E’ evidente che i dati siano un valore enorme per imprese, paesi, e singoli cittadini. Sarebbe quindi di fondamentale importanza avere la possibilità che Stati e cittadini possano gestire autonomamente ciò di cui dispongono. Per assicurare la sovranità nazionale dei dati e, allo stesso tempo, tutelare la piena riservatezza di amministrazioni e cittadini, sarebbe indispensabile per il nostro Paese predisporre la realizzazione di un cloud nazionale. Vale a dire di un cloud che risieda sul territorio italiano, che risponda ai massimi livelli di sicurezza dettati dagli standard internazionali e che sia conforme con la normativa vigente in materia di privacy, sicurezza, conservazione e gestione dei dati.
Nell’economia digitale moderna Google e Apple, raccolgono i dati da miliardi di dispositivi elettronici. Facebook ha una base di 2,4 miliardi di utenti attivi almeno una volta al mese, per non parlare del bacino cui possono attingere le big tech cinesi da Alibaba a WeChat. A questo punto, non è un caso che queste imprese abbiano già o stiano elaborando dei sistemi di tracciamento dei contagi per quanto riguarda il covid19 che, nel caso delle app cinesi – grazie anche alla loro già capillare diffusione tra la popolazione – si sono dimostrate estremamente efficaci e funzionali, mentre dell’app Immuni italiana non si sa ancora nulla.
La stessa Amazon sta beneficiando notevolmente del lockdown procedendo all’assunzione di decine di migliaia di nuovi dipendenti per l’espansione dei propri affari. Tuttavia, a queste imprese è richiesto un atto di responsabilità volto sia a tutelare le persone sia – come espresso anche dallo studio della Banca d’Italia sui dati – a creare “più forti sinergie tra istituti nazionali di statistica, altri enti pubblici, aziende specializzate nella costruzione di basi informative economiche” al fine di ostacolare “il rischio concreto di non cogliere i rapidi mutamenti in corso nelle nostre economie”.

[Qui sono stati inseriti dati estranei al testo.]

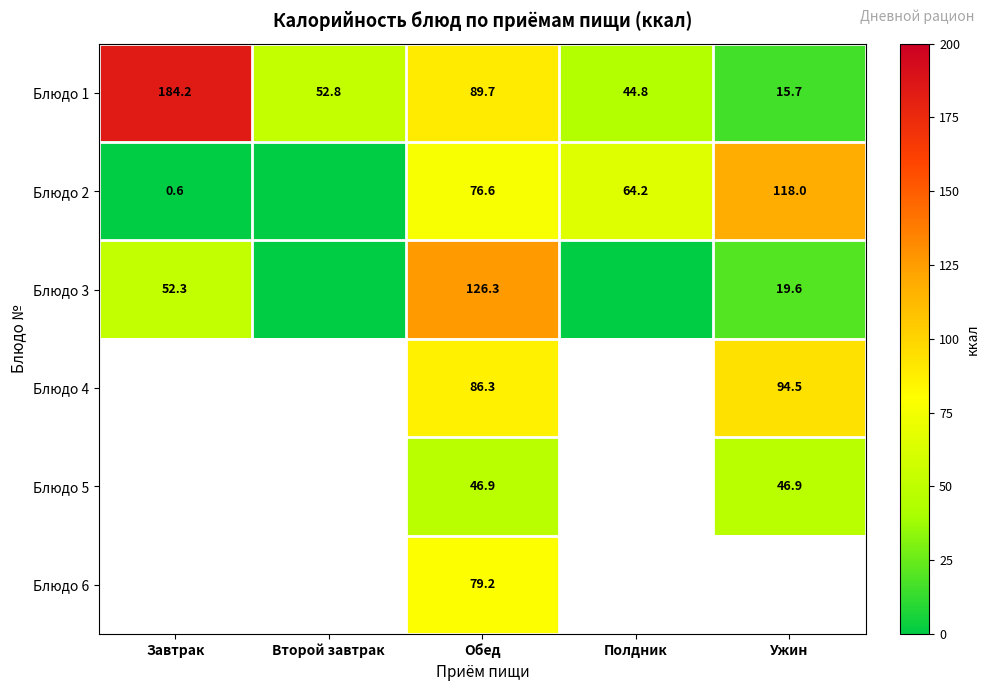

Read the Блюдо 1 value at Обед.

89.7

In conclusione, nella fase storica che stiamo vivendo è necessaria una gestione coordinata ed il più inclusiva possibile dei dati che possa sfruttarne le potenzialità pur assicurando il massimo della tutela agli individui.

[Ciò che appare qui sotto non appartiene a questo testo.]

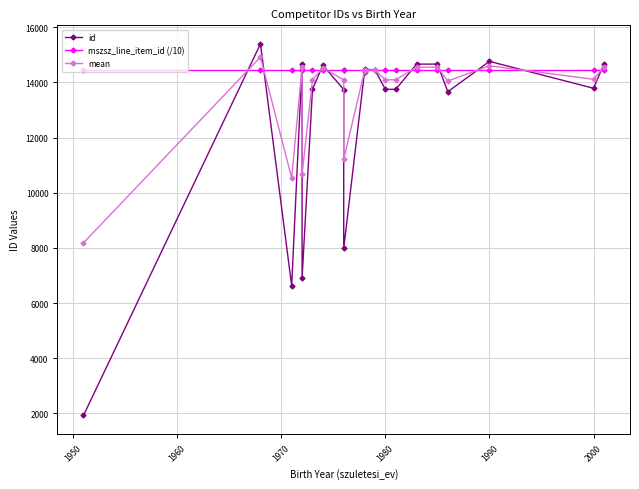

Reading left to right, list all the values displayed in this chart.

id: 1925.0	15399.0	6631.0	14676.0	6911.0	13755.0	14628.0	13743.0	7980.0	14398.0	14490.0	14451.0	13752.0	13753.0	14666.0	14667.0	13666.0	14766.0	13790.0	14677.0
mszsz_line_item_id (/10): 14443.3	14443.3	14443.3	14443.3	14443.3	14443.3	14443.3	14443.3	14443.3	14443.3	14443.3	14443.3	14443.3	14443.3	14443.3	14443.3	14443.3	14443.3	14443.3	14443.3
mean: 8184.1	14921.1	10537.1	14559.6	10677.1	14099.1	14535.6	14093.1	11211.6	14420.6	14466.6	14447.1	14097.6	14098.1	14554.6	14555.1	14054.6	14604.6	14116.6	14560.1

Forse per la prima volta nella storia, abbiamo tutti di fronte la stessa minaccia e ogni persona, ente ed istituzione può concorrere ad arginare l’onda distruttiva e contribuire come può a posizionare il proprio mattoncino.
Il mondo che abbiamo tra le mani è diventato estremamente malleabile, come una sfera d’argilla che aspetta di essere modellata, ciò che è indispensabile, è, quindi, che il demiurgo che andrà a plasmarlo sia espressione di una concertazione ampia, condivisa, rispettosa delle individualità e democratica: ciò di cui abbiamo davvero bisogno e che oggi più che mai è necessario assicurarsi che avvenga per garantire la stabilità economica e sociale del prossimo decennio.